Records excerpted from a collection
== Segment start ==
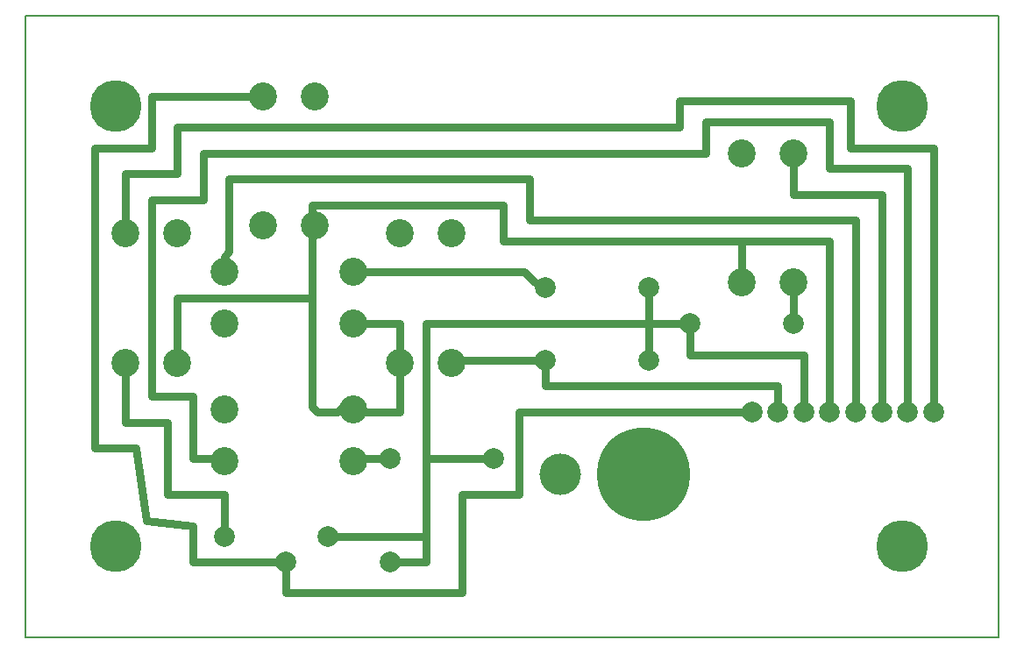
<source format=gbr>
%FSLAX32Y32*%
%MOMM*%
%LNKUPFERSEITE1*%
G71*
G01*
%ADD10C, 0.20*%
%ADD11C, 2.70*%
%ADD12C, 0.80*%
%ADD13C, 2.00*%
%ADD14C, 5.00*%
%ADD15C, 4.00*%
%ADD16C, 9.00*%
%LPD*%
G54D10*
X0Y0D02*
X9400Y0D01*
X9400Y6000D01*
X0Y6000D01*
X0Y0D01*
X2293Y5228D02*
G54D11*
D03*
X2793Y5228D02*
G54D11*
D03*
X2293Y3978D02*
G54D11*
D03*
X2793Y3978D02*
G54D11*
D03*
X1918Y3528D02*
G54D11*
D03*
X3168Y3528D02*
G54D11*
D03*
X3168Y3028D02*
G54D11*
D03*
X1918Y3028D02*
G54D11*
D03*
X1918Y2203D02*
G54D11*
D03*
X3168Y2203D02*
G54D11*
D03*
X1918Y1703D02*
G54D11*
D03*
X3168Y1703D02*
G54D11*
D03*
X1468Y3903D02*
G54D11*
D03*
X968Y3903D02*
G54D11*
D03*
X968Y2653D02*
G54D11*
D03*
X1468Y2653D02*
G54D11*
D03*
X3618Y3903D02*
G54D11*
D03*
X4118Y3903D02*
G54D11*
D03*
X3618Y2653D02*
G54D11*
D03*
X4118Y2653D02*
G54D11*
D03*
X6918Y4678D02*
G54D11*
D03*
X7418Y4678D02*
G54D11*
D03*
X6918Y3428D02*
G54D11*
D03*
X7418Y3428D02*
G54D11*
D03*
G54D12*
X3268Y3028D02*
X3618Y3028D01*
X3618Y2778D01*
G54D12*
X3618Y2528D02*
X3618Y2178D01*
X3268Y2178D01*
G54D12*
X2768Y3878D02*
X2768Y2228D01*
X2818Y2178D01*
X3018Y2178D01*
X3068Y2228D01*
G54D12*
X1468Y2778D02*
X1468Y3278D01*
X2718Y3278D01*
G54D12*
X2768Y4078D02*
X2768Y4178D01*
X4618Y4178D01*
X4618Y3828D01*
X6918Y3828D01*
X6918Y3528D01*
X1918Y978D02*
G54D13*
D03*
X2918Y978D02*
G54D13*
D03*
X3518Y728D02*
G54D13*
D03*
X2518Y728D02*
G54D13*
D03*
X3518Y1728D02*
G54D13*
D03*
X4518Y1728D02*
G54D13*
D03*
X7018Y2178D02*
G54D13*
D03*
X7268Y2178D02*
G54D13*
D03*
X7518Y2178D02*
G54D13*
D03*
X7768Y2178D02*
G54D13*
D03*
X8018Y2178D02*
G54D13*
D03*
X8268Y2178D02*
G54D13*
D03*
X8518Y2178D02*
G54D13*
D03*
X8768Y2178D02*
G54D13*
D03*
X5018Y2678D02*
G54D13*
D03*
X6018Y2678D02*
G54D13*
D03*
X6018Y3378D02*
G54D13*
D03*
X5018Y3378D02*
G54D13*
D03*
X7418Y3028D02*
G54D13*
D03*
X6418Y3028D02*
G54D13*
D03*
G54D12*
X7418Y3328D02*
X7418Y3128D01*
G54D12*
X7768Y2278D02*
X7768Y3828D01*
X6918Y3828D01*
G54D12*
X8018Y2278D02*
X8018Y4028D01*
X4868Y4028D01*
X4868Y4428D01*
X1968Y4428D01*
X1968Y3728D01*
X1918Y3678D01*
G54D12*
X8268Y2278D02*
X8268Y4278D01*
X7418Y4278D01*
X7418Y4578D01*
G54D12*
X8518Y2278D02*
X8518Y4528D01*
X7768Y4528D01*
X7768Y4928D01*
X7768Y4978D01*
X6568Y4978D01*
X6568Y4728D01*
X6568Y4678D01*
X1768Y4678D01*
X1718Y4678D01*
X1718Y4228D01*
X1218Y4228D01*
X1218Y2328D01*
X1618Y2328D01*
X1618Y1728D01*
X1818Y1728D01*
G54D12*
X8768Y2278D02*
X8768Y4728D01*
X7968Y4728D01*
X7968Y5178D01*
X6368Y5178D01*
X6318Y5178D01*
X6318Y4928D01*
X1518Y4928D01*
X1468Y4928D01*
X1468Y4478D01*
X968Y4478D01*
X968Y4028D01*
G54D12*
X2168Y5228D02*
X1268Y5228D01*
X1218Y5228D01*
X1218Y4728D01*
G54D12*
X968Y2528D02*
X968Y2128D01*
X968Y2078D01*
X1368Y2078D01*
X1368Y1378D01*
X1868Y1378D01*
X1918Y1378D01*
X1918Y1078D01*
G54D12*
X1218Y4728D02*
X668Y4728D01*
X668Y1828D01*
X1068Y1828D01*
X1168Y1128D01*
X1618Y1078D01*
X1618Y728D01*
X2418Y728D01*
G54D12*
X3618Y728D02*
X3868Y728D01*
X3868Y3028D01*
X6318Y3028D01*
G54D12*
X6018Y2778D02*
X6018Y3278D01*
G54D12*
X3268Y3528D02*
X4818Y3528D01*
X4918Y3428D01*
G54D12*
X6418Y2928D02*
X6418Y2728D01*
X7518Y2728D01*
X7518Y2278D01*
G54D12*
X4318Y1728D02*
X3868Y1728D01*
G54D12*
X3318Y1728D02*
X3268Y1728D01*
G54D12*
X3018Y978D02*
X3868Y978D01*
G54D12*
X4218Y2678D02*
X4918Y2678D01*
G54D12*
X5018Y2578D02*
X5018Y2428D01*
X7268Y2428D01*
X7268Y2278D01*
G54D12*
X2518Y628D02*
X2518Y428D01*
X4218Y428D01*
X4218Y1378D01*
X4768Y1378D01*
X4768Y2178D01*
X6918Y2178D01*
X868Y5128D02*
G54D14*
D03*
X8468Y5128D02*
G54D14*
D03*
X868Y878D02*
G54D14*
D03*
X8468Y878D02*
G54D14*
D03*
G54D12*
X3318Y1728D02*
X3418Y1728D01*
G54D12*
X4318Y1728D02*
X4418Y1728D01*
X5168Y1578D02*
G54D15*
D03*
X5968Y1578D02*
G54D16*
D03*
M02*

</source>
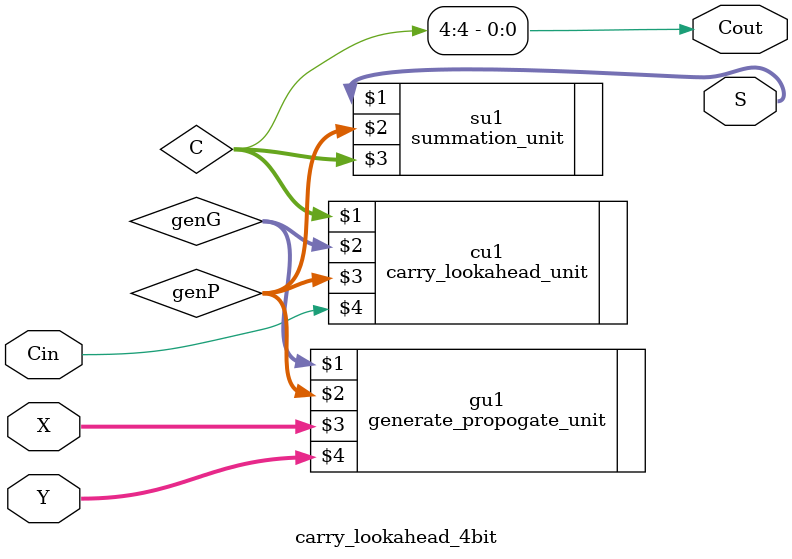
<source format=v>
`timescale 1ns / 1ps


module carry_lookahead_4bit(Cout,S,X,Y,Cin);

    output wire Cout;
    output wire[3:0]S;
    input wire[3:0]X,Y;
    input wire Cin;
    wire [3:0]genP,genG;
    wire [4:1]C;
    assign C[0] = Cin;

    generate_propogate_unit gu1(genG, genP, X, Y);
    carry_lookahead_unit cu1(C,genG,genP,Cin);
    summation_unit su1(S,genP,C);
    assign Cout = C[4];
endmodule

</source>
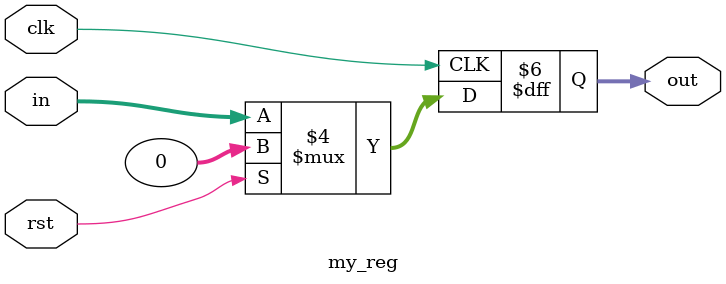
<source format=v>
module my_reg
(
	input      [31:0] in,
	input             clk,
	input					rst,
	//input 				wr,
	output reg [31:0]	out

);


always @ (posedge clk) begin

		if (~rst)
			out <= in;
		else
			out <= 32'd0;
			
end

endmodule 
</source>
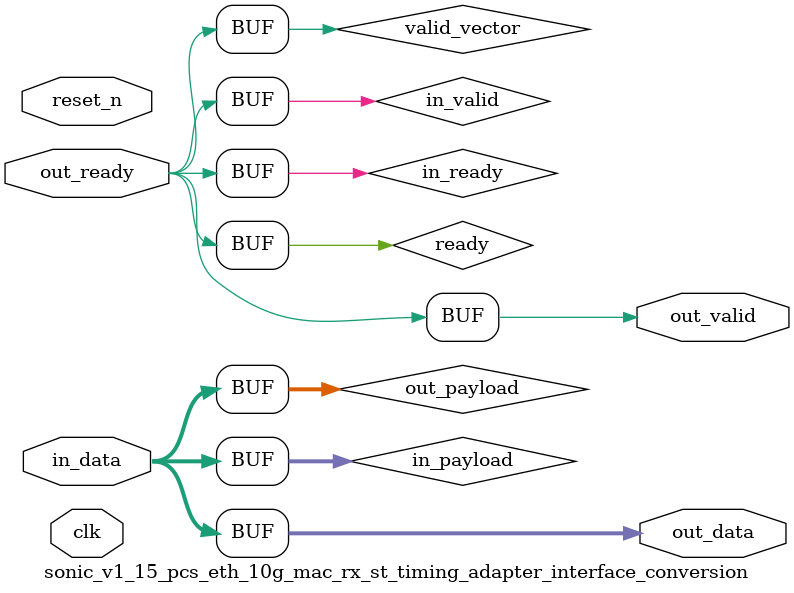
<source format=v>

`timescale 1ns / 100ps
module sonic_v1_15_pcs_eth_10g_mac_rx_st_timing_adapter_interface_conversion (
    
      // Interface: clk
      input              clk,
      // Interface: reset
      input              reset_n,
      // Interface: in
      input      [71: 0] in_data,
      // Interface: out
      output reg [71: 0] out_data,
      input              out_ready,
      output reg         out_valid
);




   // ---------------------------------------------------------------------
   //| Signal Declarations
   // ---------------------------------------------------------------------

   reg  [71: 0] in_payload;
   reg  [71: 0] out_payload;
   reg  [ 0: 0] ready;
   reg          in_ready;
   // synthesis translate_off
   always @(negedge in_ready) begin
      $display("%m: The downstream component is backpressuring by deasserting ready, but the upstream component can't be backpressured.");
   end
   // synthesis translate_on   
   reg          in_valid;
   reg  [ 0: 0] valid_vector;


   // ---------------------------------------------------------------------
   //| Payload Mapping
   // ---------------------------------------------------------------------
   always @* begin
     in_payload = {in_data};
     {out_data} = out_payload;
   end

   // ---------------------------------------------------------------------
   //| Ready & valid signals.
   // ---------------------------------------------------------------------
   always @* begin
     ready[0] = out_ready;
     out_valid = in_valid;
     out_payload = in_payload;
     in_ready = ready[0];
   end



   // ---------------------------------------------------------------------
   //| Input Valid Generation
   // ---------------------------------------------------------------------
   always @* begin
      valid_vector[0] = in_ready;
      in_valid        = valid_vector[0];
   end


endmodule


</source>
== Segment end ==
* **Work instruction**:
Your answer should consist of all lines above that include the string "wire".

* **Solution below**:
    output wire Cout;
    output wire[3:0]S;
    input wire[3:0]X,Y;
    input wire Cin;
    wire [3:0]genP,genG;
    wire [4:1]C;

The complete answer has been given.